Home Sales Plunge Over 30 Percent in Biggest Drop on Record: Redfin

Home Sales Plunge Over 30 Percent in Biggest Drop on Record: Redfin
A 'For Sale' sign hangs in front of a home in Miami, Fla., on June 21, 2022. (Joe Raedle/Getty Images)
Naveen Athrappully
1/3/2023
Updated:
12/28/2023
0:00

Sales of luxury and non-luxury homes fell by more than 30 percent in the three months ended Nov. 30, with price growth nationwide slowing down, among which Californian metropolitan areas saw some of the biggest sales declines, according to real estate brokerage Redfin.

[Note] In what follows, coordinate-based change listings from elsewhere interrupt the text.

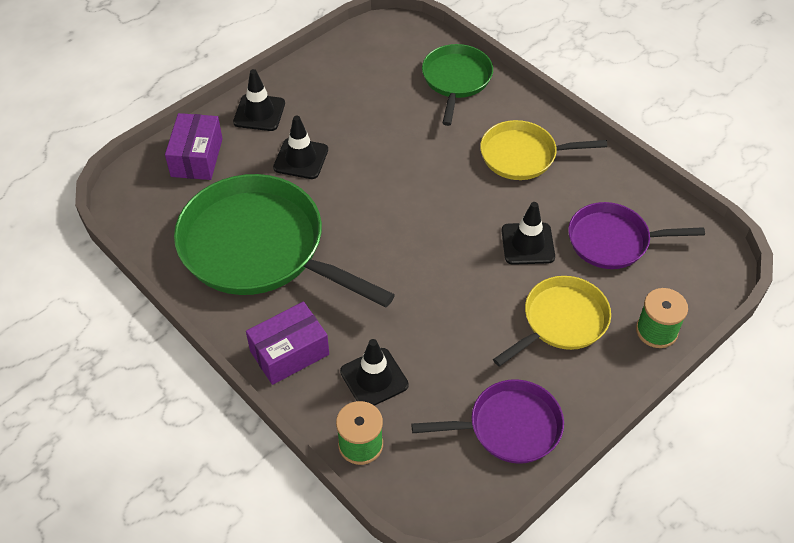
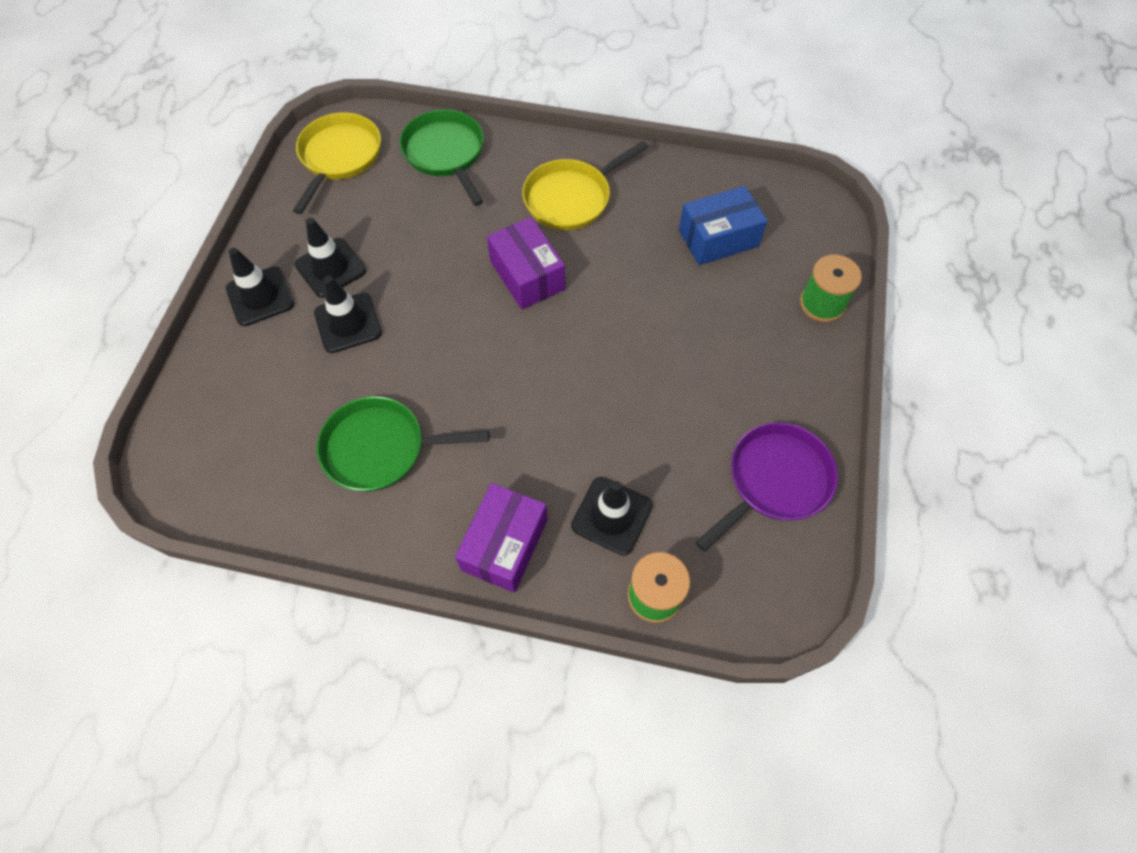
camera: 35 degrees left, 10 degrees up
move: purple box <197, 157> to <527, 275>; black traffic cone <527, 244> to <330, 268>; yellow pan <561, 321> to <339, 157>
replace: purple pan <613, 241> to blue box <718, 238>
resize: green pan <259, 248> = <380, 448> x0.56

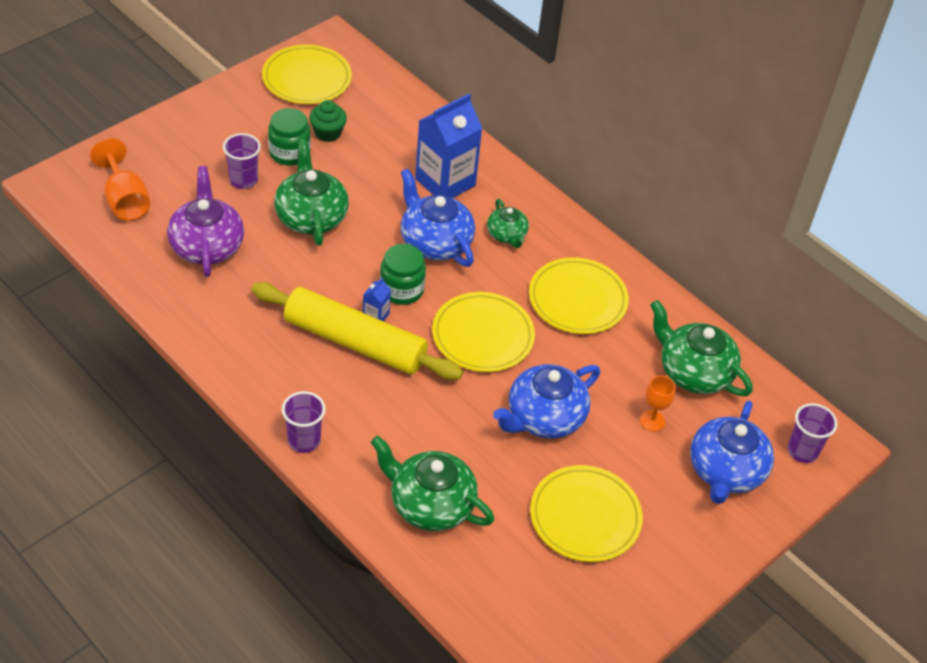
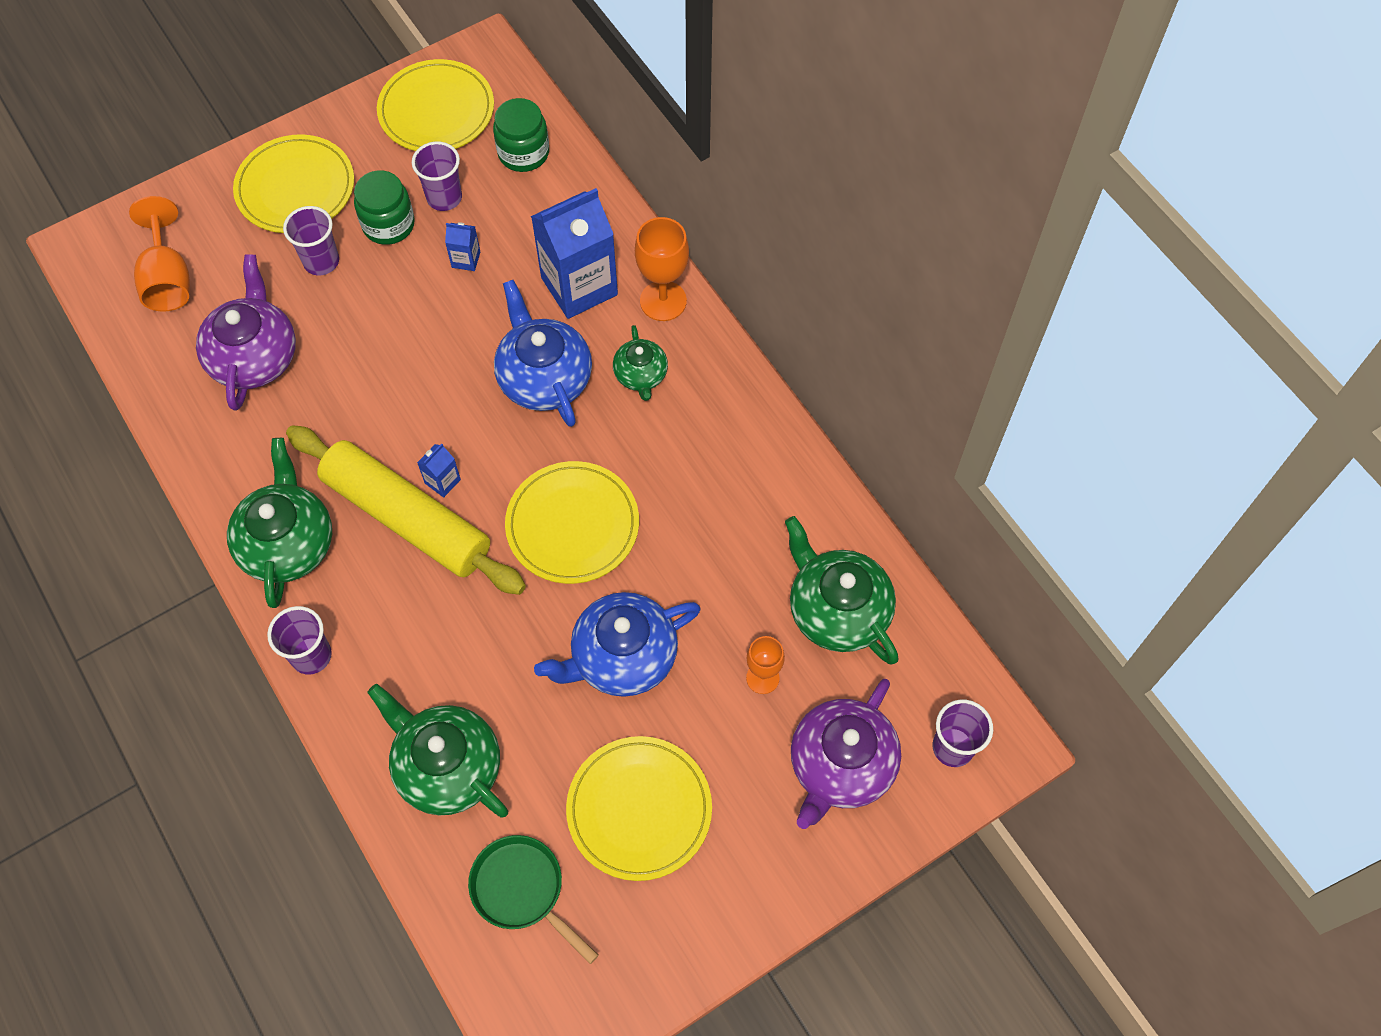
camera: 15 degrees right, 15 degrees up
insert: orange goblet <663, 301>; blue carton <466, 259>; green pan <522, 890>
move: green teapot <311, 216> to <288, 543>; green jar <401, 290> to <523, 153>; yellow plate <577, 299> to <295, 188>
replace: green cupcake <328, 133> to purple cup <444, 198>
recolor: blue teapot <725, 471> to purple teapot <840, 765>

Luxury home sales fell by 38.1 percent during the period year over year, which is the biggest decline on record, according to a Redfin news release on Dec. 28. For non-luxury homes, sales fell by 31.4 percent, which is also a record drop. Redfin blamed the loss of momentum in the luxury and overall housing market this year on factors such as relatively high interest rates, inflation, a sagging stock market, and fears of recession.

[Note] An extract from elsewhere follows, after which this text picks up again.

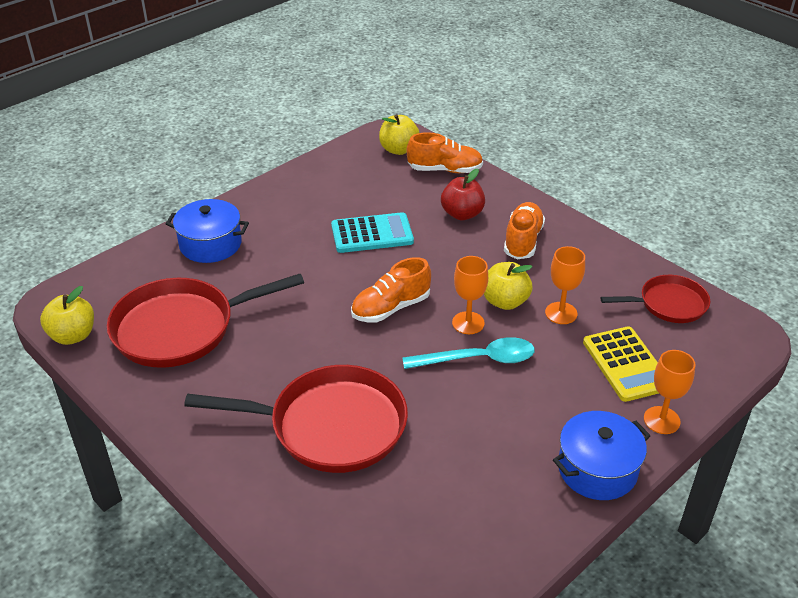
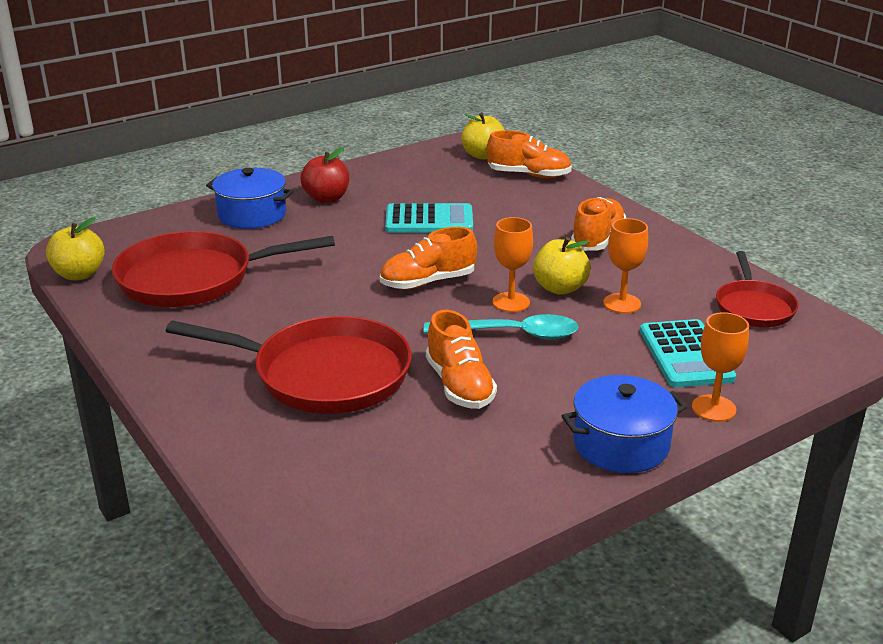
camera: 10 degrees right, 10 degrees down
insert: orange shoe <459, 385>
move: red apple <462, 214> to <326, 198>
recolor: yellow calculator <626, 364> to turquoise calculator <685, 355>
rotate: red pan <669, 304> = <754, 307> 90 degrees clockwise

However, the sharper decline in the high-end market is being blamed on the nature of the market. For instance, luxury goods tend to be among the first to face budget cuts in times of economic stress.

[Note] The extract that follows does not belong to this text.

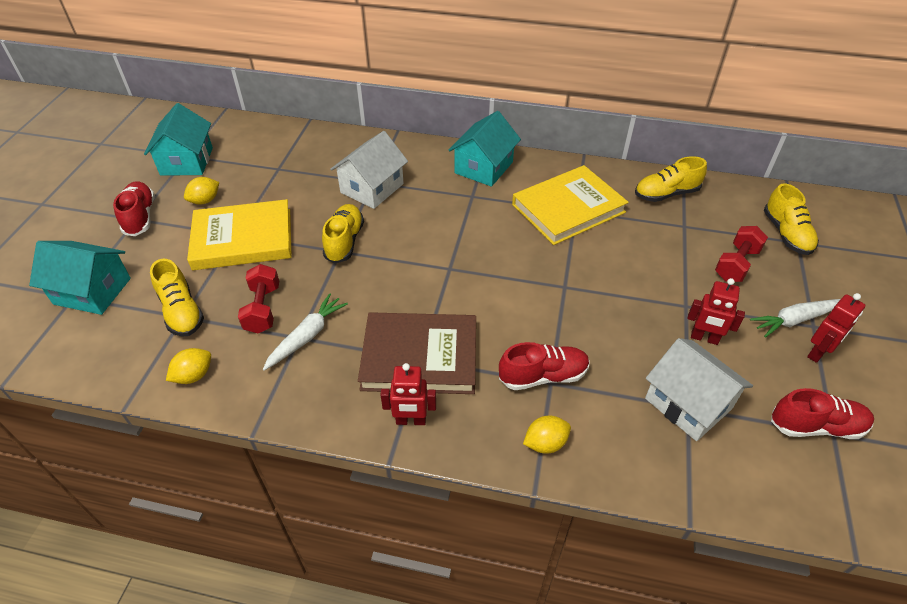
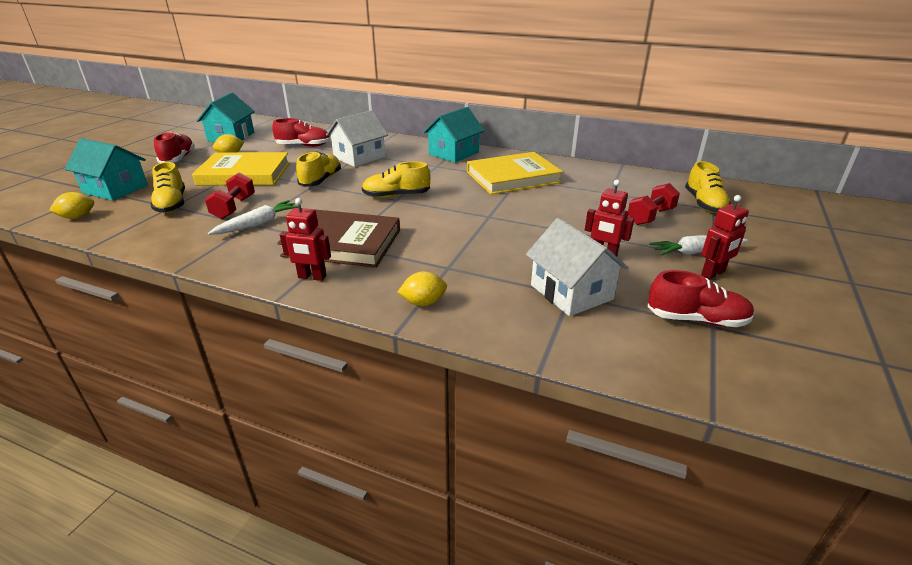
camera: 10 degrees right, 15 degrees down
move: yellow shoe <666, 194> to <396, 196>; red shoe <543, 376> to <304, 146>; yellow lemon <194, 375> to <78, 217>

Moreover, as luxury properties are usually seen as investments, an expected decline in home values and rents in 2023 will also negatively affect sales and value of such properties. As high-end home sales saw an “outsized growth” during the pandemic, they tend to have more room to fall.

Price growth in both luxury and non-luxury markets eased during the period, growing by only 10 percent year over year when compared to the 17 percent growth during the year-ago period. The median sales price for non-luxury homes was $325,000, while that for luxury homes was $1.1 million.

Largest and Smallest Declines

When it came to high-end home sales, expensive coastal markets saw the largest declines. In Nassau County, New York, sales fell by 65.6 percent, which is the biggest decline among the most populous metropolitan areas.

This was followed by four Californian metropolitan areas: San Diego, which saw a 60.4 percent decrease; San Jose fell by 58.7 percent; Riverside by 55.6 percent; and Anaheim by 55.5 percent.

The smallest sales decline was in Kansas City, Kansas, at 20.2 percent; followed by Cleveland, Ohio, at 21.5 percent; Virginia Beach, Virginia, 26.2 percent; Milwaukee, Wisconsin, 26.4 percent; and Charlotte, North Carolina, at 28.3 percent.

Redfin suggests that overall homebuyer demand could be creeping back up as mortgage rates decline. “There has been a small shift in the market that’s not fully showing up in the data yet. With mortgage rates falling, a lot of house hunters see this as their moment to come back and compete,” said Seattle Redfin agent Shoshana Godwin.

“Many of my buyers are taking out jumbo loans—mortgages typically used for purchases of high-end homes. While some data show jumbo mortgage rates above 6 percent, some of my buyers are getting rates in the low 5 percent range.”

Home Price Decline in 2023

Redfin is expecting the median home sales price to fall by 4 percent, to $368,000, in 2023, which would be the first such annual decline since 2012. Elevated mortgage rate is pegged to be the main reason behind the drop in sales. If there is no shortage of homes, the fall will be bigger, it stated.

New listings are expected to decline through most of 2023, keeping total inventory close to historically low levels while also blocking prices from plummeting. Existing home sales for 2023 are estimated to be at 4.3 million, lower than 2022 by 16 percent.

According to the S&P CoreLogic Case-Shiller Index, home prices had fallen in July from the previous month, the first-ever time since 2012 that there has been a national decline.

In an interview with CNN last month, Bank of America CEO Brian Moynihan predicted a mild recession next year, and the housing market to see a downturn for two years.